Home / Uncategorized / Kakek Warga Pekalongan Tewas Di Bunuh Di Sangka Dukun Santet

Kakek Warga Pekalongan Tewas Di Bunuh Di Sangka Dukun Santet

Kakek Warga Pekalongan Tewas Di Bunuh Di Sangka Dukun Santet – Warga pegunungan di Dukuh Petungkon, Desa Tembelang Gunung, Kecamatan Lebakbarang, Kabupaten Pekalongan, Jawa Tengah, digegerkan pembunuhan, Selasa (19/9/2017) siang. Seseorang warga setempat, Sugeng dengan kata lain Mbah Jaya (55) dibantai dengan keji oleh tetangganya sendiri bernama Eko Budiono (25).

Aktor datang ke tempat tinggal korban serta segera menebas kakek yang di kenal jadi “orang pintar“ serta ramah dengan tetangganya ini, dengan parang. Kemudian, dia kabur ke rimba. Aktor nekat membunuh korban karna disangka sudah mengguna-gunai atau menyantet ayahnya hingga sakit sampai saat ini.

Istri korban, Kunifah (44) menjelaskan, sebelumnya tindakan sadis itu berlangsung, dia serta suaminya tengah duduk di ruangan tamu sembari minum kopi. Keduanya tengah menanti tamu. Mendadak, aktor bernama Eko Budiono mendobrak pintu tempat tinggalnya serta segera menyerang suaminya dengan parang. Kunifah yang berupaya melerai malah terserang luka bacok di punggungnya. Kemudian, aktor, Eko lari kedalam rimba.

“Saya berupaya melerai, malah ditebas serta terserang sisi punggung. Untung tidak kronis. Saya cuma dapat berteriak minta tolong waktu suami saya dibantai. Sesaat warga tidak berani melerai karna aktor membawa senjata tajam juga keris, “ tuturnya.

Diakuinya tidak paham penyebabnya aktor mendadak masuk serta membacok suaminya. Terlebih dulu juga tak ada pertikaian pada suaminya dengan Eko maupun dengan orangtua Eko Budiono.

Kapolsek Lebakbarang, AKP Slamet Mardiyanto menyebutkan, pihaknya terima laporan ada penganiayaan. Hingga di tempat tempat peristiwa perkara (TKP), nyatanya korban telah wafat. Korban selekasnya dievakuasi ke puskesmas serta tempat peristiwa disetrilkan untuk kebutuhan penyidikan. “Kami memperoleh laporan ada orang berteriak minta tolong karna ada penganiayaan. Kami selekasnya ke TKP, tetapi keadaan korban telah wafat karna luka kronis di kepala, tangan, juga sekujur badan, ” kata Kapolsek.

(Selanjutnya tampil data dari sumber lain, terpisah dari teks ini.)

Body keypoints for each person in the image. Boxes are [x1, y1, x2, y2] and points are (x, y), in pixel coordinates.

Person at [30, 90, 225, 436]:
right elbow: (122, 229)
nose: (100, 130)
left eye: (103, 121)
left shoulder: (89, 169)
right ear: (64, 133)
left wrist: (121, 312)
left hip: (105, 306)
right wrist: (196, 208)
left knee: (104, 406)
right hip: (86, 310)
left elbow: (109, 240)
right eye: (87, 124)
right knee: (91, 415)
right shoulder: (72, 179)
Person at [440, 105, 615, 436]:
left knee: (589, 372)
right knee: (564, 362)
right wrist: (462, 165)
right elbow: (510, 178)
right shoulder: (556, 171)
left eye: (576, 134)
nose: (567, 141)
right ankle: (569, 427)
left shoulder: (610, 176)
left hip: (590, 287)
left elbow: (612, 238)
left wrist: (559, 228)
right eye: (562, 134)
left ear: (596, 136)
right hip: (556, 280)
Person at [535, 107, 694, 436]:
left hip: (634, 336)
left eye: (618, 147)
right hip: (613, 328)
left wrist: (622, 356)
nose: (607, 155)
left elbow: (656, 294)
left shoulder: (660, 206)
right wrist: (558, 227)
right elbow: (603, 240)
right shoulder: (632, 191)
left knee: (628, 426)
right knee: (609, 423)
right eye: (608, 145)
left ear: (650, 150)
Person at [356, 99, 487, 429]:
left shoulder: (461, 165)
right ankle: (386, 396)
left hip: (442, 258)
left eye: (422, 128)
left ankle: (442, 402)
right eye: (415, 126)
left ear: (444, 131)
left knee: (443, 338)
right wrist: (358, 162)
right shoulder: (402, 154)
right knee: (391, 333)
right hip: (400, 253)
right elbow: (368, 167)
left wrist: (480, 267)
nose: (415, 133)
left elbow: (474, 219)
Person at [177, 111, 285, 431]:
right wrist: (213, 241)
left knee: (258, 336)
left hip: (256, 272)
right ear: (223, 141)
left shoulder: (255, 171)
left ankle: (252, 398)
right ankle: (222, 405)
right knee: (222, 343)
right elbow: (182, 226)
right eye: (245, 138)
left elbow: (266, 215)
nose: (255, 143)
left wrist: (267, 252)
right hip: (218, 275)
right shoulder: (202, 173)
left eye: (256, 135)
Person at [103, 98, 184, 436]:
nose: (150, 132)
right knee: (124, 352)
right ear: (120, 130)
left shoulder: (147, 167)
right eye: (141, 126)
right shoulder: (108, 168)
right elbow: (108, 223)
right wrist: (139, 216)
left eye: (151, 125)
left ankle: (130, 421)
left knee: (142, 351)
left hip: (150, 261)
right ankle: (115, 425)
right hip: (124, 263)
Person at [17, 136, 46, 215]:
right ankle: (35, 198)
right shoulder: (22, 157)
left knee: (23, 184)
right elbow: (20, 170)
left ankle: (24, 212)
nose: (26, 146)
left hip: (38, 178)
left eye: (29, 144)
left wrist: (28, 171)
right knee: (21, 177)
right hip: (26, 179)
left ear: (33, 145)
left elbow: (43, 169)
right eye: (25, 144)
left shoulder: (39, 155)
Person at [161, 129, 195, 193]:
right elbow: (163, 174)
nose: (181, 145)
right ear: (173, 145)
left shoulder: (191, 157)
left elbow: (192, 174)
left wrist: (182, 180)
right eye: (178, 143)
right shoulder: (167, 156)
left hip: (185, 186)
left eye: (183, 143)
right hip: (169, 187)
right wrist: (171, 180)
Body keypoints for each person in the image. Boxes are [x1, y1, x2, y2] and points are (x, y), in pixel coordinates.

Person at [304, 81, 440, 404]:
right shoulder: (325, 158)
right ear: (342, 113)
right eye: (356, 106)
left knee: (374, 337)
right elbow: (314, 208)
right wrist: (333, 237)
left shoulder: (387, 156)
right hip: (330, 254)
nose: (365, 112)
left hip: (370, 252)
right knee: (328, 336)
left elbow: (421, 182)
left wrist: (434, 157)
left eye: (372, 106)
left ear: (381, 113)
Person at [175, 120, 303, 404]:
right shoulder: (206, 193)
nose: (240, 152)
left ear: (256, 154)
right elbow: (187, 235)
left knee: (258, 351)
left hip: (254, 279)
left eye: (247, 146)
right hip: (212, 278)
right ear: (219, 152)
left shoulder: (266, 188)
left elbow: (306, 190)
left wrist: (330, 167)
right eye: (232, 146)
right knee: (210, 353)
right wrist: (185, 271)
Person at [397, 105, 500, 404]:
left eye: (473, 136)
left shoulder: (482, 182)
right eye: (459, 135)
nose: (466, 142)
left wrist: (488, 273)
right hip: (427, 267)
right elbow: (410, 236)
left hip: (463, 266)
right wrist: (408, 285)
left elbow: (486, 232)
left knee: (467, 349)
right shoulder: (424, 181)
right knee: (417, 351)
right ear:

Kepala Desa Tembelang Gunung, Slamet, mengatakan, berdasar pada info sesaat warga sekitaran, orangtua aktor telah lama menanggung derita sakit yang tidak kunjung pulih. Aktor memperoleh info, orang tuanya sakit karena tingkah korban yang dipandang jadi orang pandai paka beberapa manfaat atau dukun santet. “Namun, kami begitu percaya info tentang korban jadi dukun santet cuma rekaan tidak berdasarkan karna sampai kini saya kenal baik dengan korban, “ tutur Slamet.

Sampai Selasa (19/9/2017) sore, situasi kampung begitu mencekam. Semua warga ikut mencari aktor. Bahkan juga keluarga aktor yang masih tetap tetangganya sendiri, dievakusi ke luar desa, untuk hindari amuk massa.

Tim Buser Satreskrim Polres Pekalongan di pimpin Kasat Reskrim AKP Agung Ariyanto dibantu warga masih tetap memburu aktor yang melarikan diri ke rimba. Sesaat jenazah korban dibawa keluarga untuk dimakamkan, Selasa sore (19/9/2017).